“You know I was just scrolling through google searches seeing all the usual names - amazon, target - whatever - I was so happy to come across your store.”
The man on the phone was calling to make a correction on the order he had just placed with us - a mix up with the address. Why he chose to shop on Handwork’s online store for his Mother’s Day gift was framed by who he wasn’t choosing to shop with - an onslaught of multimillion dollar corporations.
On the surface we all instinctively understand what he is getting at. There’s something heartbreakingly generic about a faceless corporation. Sanitized of any distinct personality. Highly palatable - like ultra processed food. Stripped of its inherent nutrition and injected with engineered flavors designed to hit our brain just right. You can find something perfectly nice at any one of these places. But there is one truth that a big box store or website cannot escape. They have no story.
At least, not a story you really want to engage with.
The man on the phone bought his mother one of Carol Howell’s dried flower wreaths. Carol’s wreaths are created with plant materials that she harvests and dries herself. Much of what she uses can be found in gardens that she has tended for decades. This wreath is not only a decorative piece - it also has history. She grew the materials, designed the arrangement and put it together drawing upon years of experience and skill.
Compare that to a wreath from say, Homegoods. It’s probably plastic or some other manufactured material that has never seen the light of day. If it’s not, who knows when or where it was harvested from or by who and under what conditions.
The design - whoever decided that those colors or plants should go together was a nameless worker whose choices had to go through a litany of pre-approved sanctions based on market trends.
The production - on a factory line. Likely made by hand, but by who and under what conditions is all a big question mark. Did they care about the wreath they were making? Probably not. It was one of hundreds produced daily.
And then the distribution - as many of those wreaths that get purchased, hundreds won’t. They will eventually get downgraded to old stock and put on sale. If it doesn’t sell over the course of the season, it will likely be dumped in a landfill.
It’s not a very romantic story - it's the story of mass production.
Now I understand why the industrial revolution was generally a positive thing. It made goods that were previously only reserved for the very wealthy cheaper and more widely available. But today the unstoppable engine of perpetual growth that now defines our economic landscape has flooded our lives with stuff. More stuff than we know what to do with. The endless churning of novelty goods that pour into big box stores every year is becoming less of a net good and more like an environmental hazard.
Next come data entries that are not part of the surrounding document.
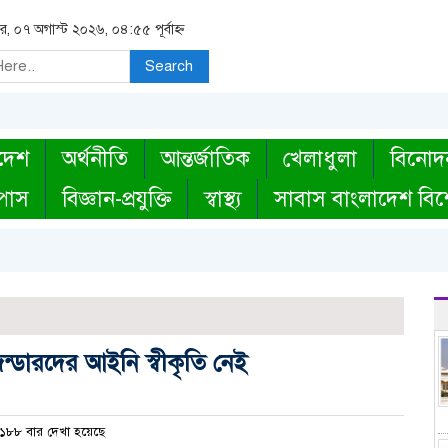
বার, ০৭ অগাস্ট ২০২৬, ০৪:৫৫ পূর্বাহ্ন
Search
দেশ
অর্থনীতি
আন্তর্জাতিক
খেলাধুলা
বিনোদ
্পাস
বিজ্ঞান-প্রযুক্তি
স্বাস্থ্য
সাবাস বাংলাদেশ বিশ
্সজেন্ডারদের আইনি স্বীকৃতি নেই
১৮৮ বার দেখা হয়েছে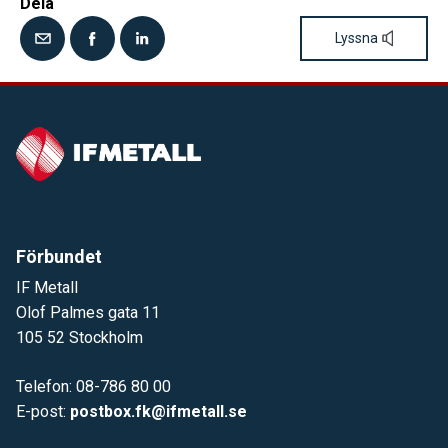
Dela
Lyssna
Förbundet
IF Metall
Olof Palmes gata 11
105 52 Stockholm
Telefon: 08-786 80 00
E-post:
postbox.fk@ifmetall.se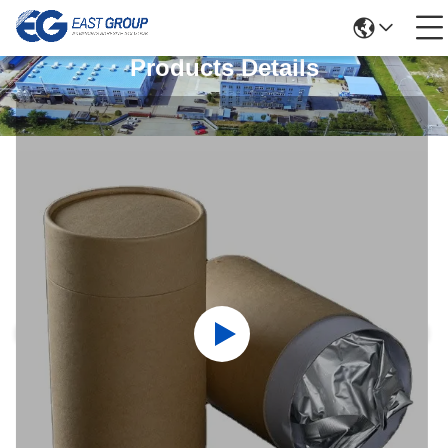
Products Details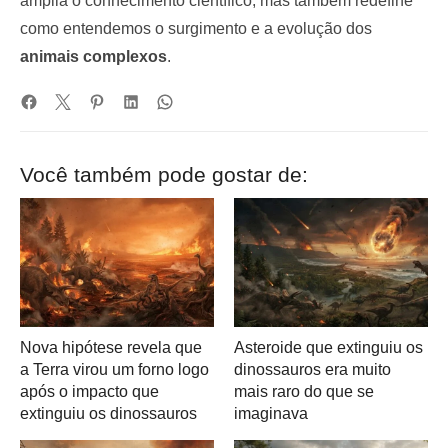
amplia o conhecimento científico, mas também redefine
como entendemos o surgimento e a evolução dos
animais complexos
.
Você também pode gostar de:
Nova hipótese revela que
Asteroide que extinguiu os
a Terra virou um forno logo
dinossauros era muito
após o impacto que
mais raro do que se
extinguiu os dinossauros
imaginava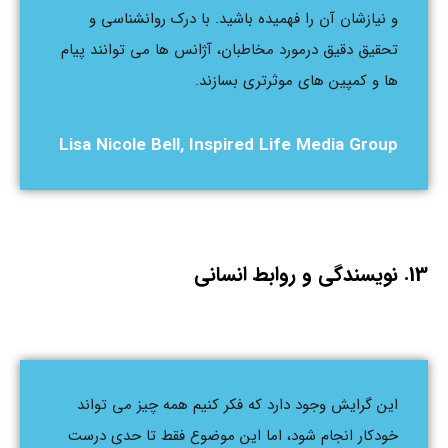
و نیازشان آن را فهمیده باشید. با درک روانشناسی و
تحقیق دقیق درمورد مخاطبان، آژانس ها می توانند پیام
ها و کمپین های موثرتری بسازند.
Lisa Nicole Bell, Inspired Life Media Group
13. نویسندگی و روابط انسانی
این گرایش وجود دارد که فکر کنیم همه چیز می تواند
خودکار انجام شود، اما این موضوع فقط تا حدی درست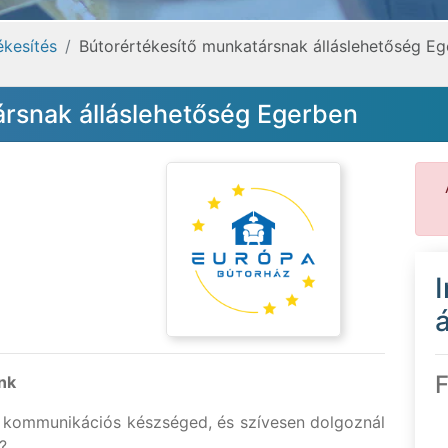
ékesítés
Bútorértékesítő munkatársnak álláslehetőség E
ársnak álláslehetőség Egerben
á
F
nk
a kommunikációs készséged, és szívesen dolgoznál
?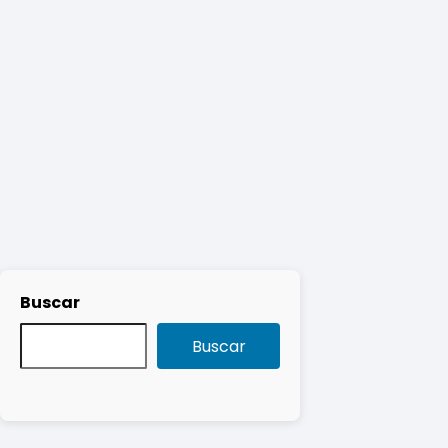
Buscar
Buscar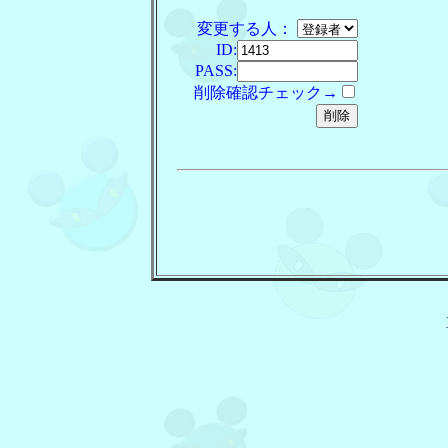
変更する人：
ID:
PASS:
削除確認チェック→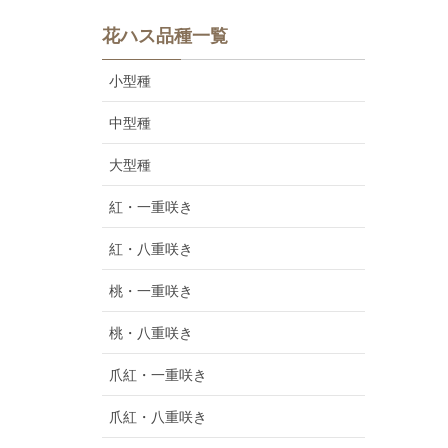
花ハス品種一覧
小型種
中型種
大型種
紅・一重咲き
紅・八重咲き
桃・一重咲き
桃・八重咲き
爪紅・一重咲き
爪紅・八重咲き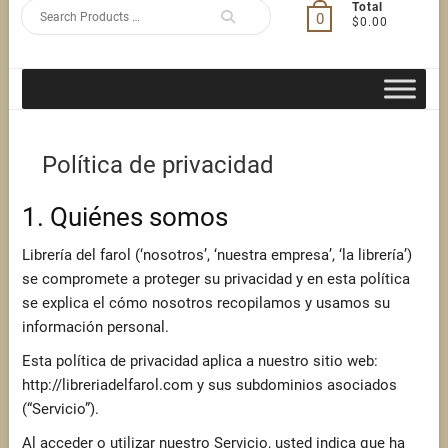
Search
Total
0
$0.00
for
Política de privacidad
1. Quiénes somos
Librería del farol (‘nosotros’, ‘nuestra empresa’, ‘la librería’)
se compromete a proteger su privacidad y en esta política
se explica el cómo nosotros recopilamos y usamos su
información personal.
Esta política de privacidad aplica a nuestro sitio web:
http://libreriadelfarol.com y sus subdominios asociados
(“Servicio”).
Al acceder o utilizar nuestro Servicio, usted indica que ha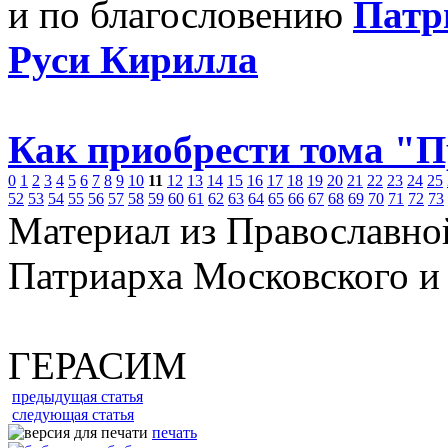
и по благословению
Патр
Руси Кирилла
Как приобрести тома "
0
1
2
3
4
5
6
7
8
9
10
11
12
13
14
15
16
17
18
19
20
21
22
23
24
25
52
53
54
55
56
57
58
59
60
61
62
63
64
65
66
67
68
69
70
71
72
73
Материал из Православно
Патриарха Московского и
ГЕРАСИМ
предыдущая статья
следующая статья
печать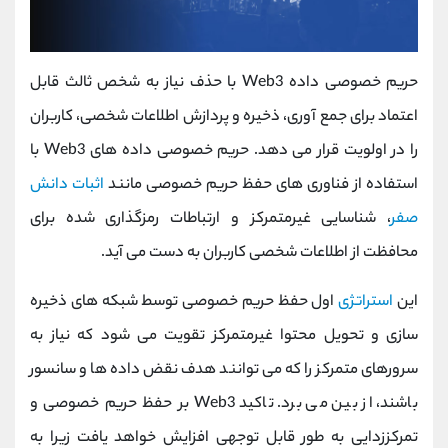
حریم خصوصی داده Web3 با حذف نیاز به شخص ثالث قابل
اعتماد برای جمع آوری، ذخیره و پردازش اطلاعات شخصی، کاربران
را در اولویت قرار می دهد. حریم خصوصی داده های Web3 با
استفاده از فناوری های حفظ حریم خصوصی مانند
اثبات دانش
صفر
، شناسایی غیرمتمرکز و ارتباطات رمزگذاری شده برای
محافظت از اطلاعات شخصی کاربران به دست می آید.
این
استراتژی
اول حفظ حریم خصوصی توسط شبکه های ذخیره
سازی و تحویل محتوا غیرمتمرکز تقویت می شود که نیاز به
سرورهای متمرکز را که می توانند هدف نقض داده ها و سانسور
باشند، از بین می برد. تاکید Web3 بر حفظ حریم خصوصی و
تمرکززدایی به طور قابل توجهی افزایش خواهد یافت زیرا به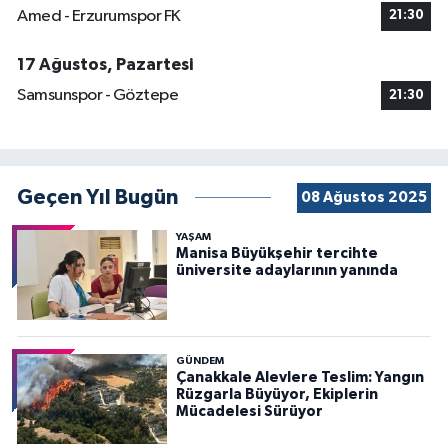
Amed - Erzurumspor FK
21:30
17 Ağustos, Pazartesi
Samsunspor - Göztepe
21:30
Geçen Yıl Bugün
08 Ağustos 2025
YAŞAM
Manisa Büyükşehir tercihte
üniversite adaylarının yanında
GÜNDEM
Çanakkale Alevlere Teslim: Yangın
Rüzgarla Büyüyor, Ekiplerin
Mücadelesi Sürüyor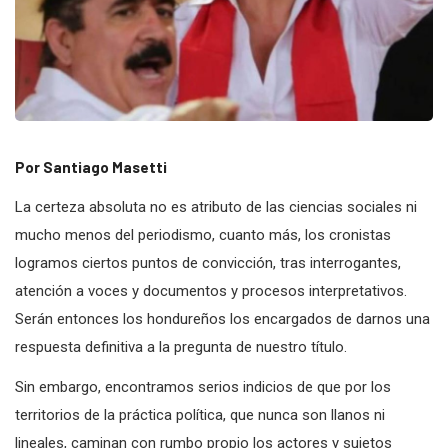
Por Santiago Masetti
La certeza absoluta no es atributo de las ciencias sociales ni
mucho menos del periodismo, cuanto más, los cronistas
logramos ciertos puntos de convicción, tras interrogantes,
atención a voces y documentos y procesos interpretativos.
Serán entonces los hondureños los encargados de darnos una
respuesta definitiva a la pregunta de nuestro título.
Sin embargo, encontramos serios indicios de que por los
territorios de la práctica política, que nunca son llanos ni
lineales, caminan con rumbo propio los actores y sujetos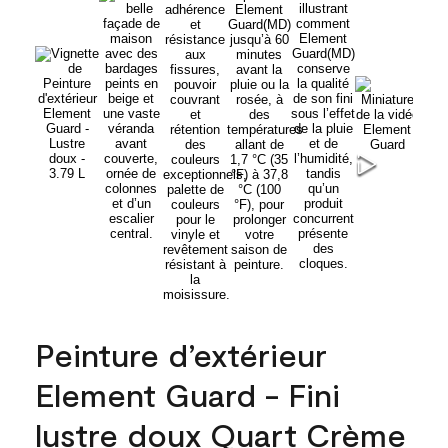
Peinture d’extérieur
Element Guard - Fini
lustre doux Quart Crème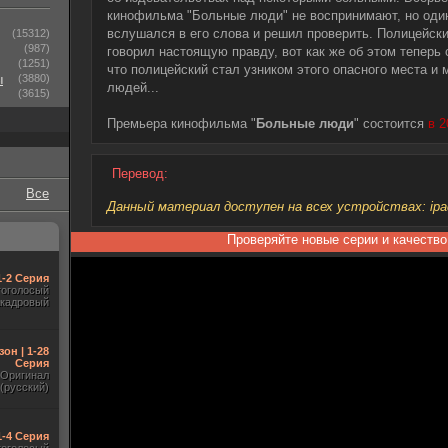
кинофильма "Больные люди" не воспринимают, но один
вслушался в его слова и решил проверить. Полицейски
(15312)
(987)
говорил настоящую правду, вот как же об этом теперь
(1251)
что полицейский стал узником этого опасного места и
ы
(3880)
людей...
(3615)
Премьера кинофильма "
Больные люди
" состоится
в 2
Перевод:
Все
Данный материал доступен на всех устройствах: ipad, 
Проверяйте новые серии и качество
1-2 Серия
гоголосый
акадровый
зон | 1-28
Серия
Оригинал
(русский)
1-4 Серия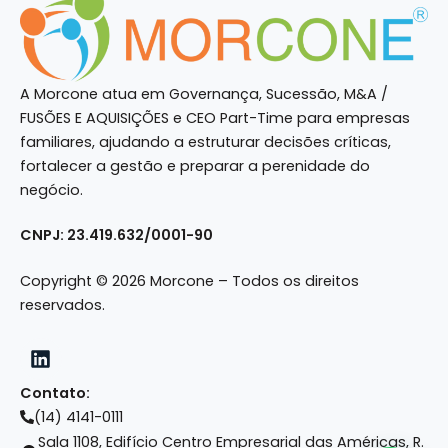
A Morcone atua em Governança, Sucessão, M&A /
FUSÕES E AQUISIÇÕES e CEO Part-Time para empresas
familiares, ajudando a estruturar decisões críticas,
fortalecer a gestão e preparar a perenidade do
negócio.
CNPJ: 23.419.632/0001-90
Copyright © 2026 Morcone – Todos os direitos
reservados.
Contato:
(14) 4141-0111
Sala 1108, Edifício Centro Empresarial das Américas, R.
But that's not to say the desire for things that make us happy is a bad thing.
I like to think of our ancient ancestors decorating a clay pot or adorning themselves with jewelry. The oldest known pieces of painted pottery dates back to 9,000 years and jewelry dates back as far as 150,000 years. In a time when survival was much harder than it was today, our ancestors still chose to spend time creating and enjoying objects that brought beauty into their lives.
And we’re no different.
The biggest difference for us moderns is that we are absolutely flooded with choice. Choice is an overwhelming thing. In studies it has been shown that we are actually much more content with our choices when we have fewer options. The looming specter of buyer's remorse when we are torn between options makes even the final decision less satisfying - did we really choose right? Really the difference between whether we are satisfied with our choice depends on whether we have emotionally connected to it.
This brings us back to our customer buying a gift for Mother’s Day - what brought that sense of satisfaction from choosing one of Carol's wreaths and not one from Amazon?
The answer is human to human connection.
Story. History. A sense of place. These are the anchors that make an object more than just an object. It’s a living thing with a conception, birth, and finally a new life when a woman opens her gift on Mother’s Day, sees the handwritten note we transcribed from her son and weaves it into the fabric of her life with all the joy that beauty and meaning have to hold.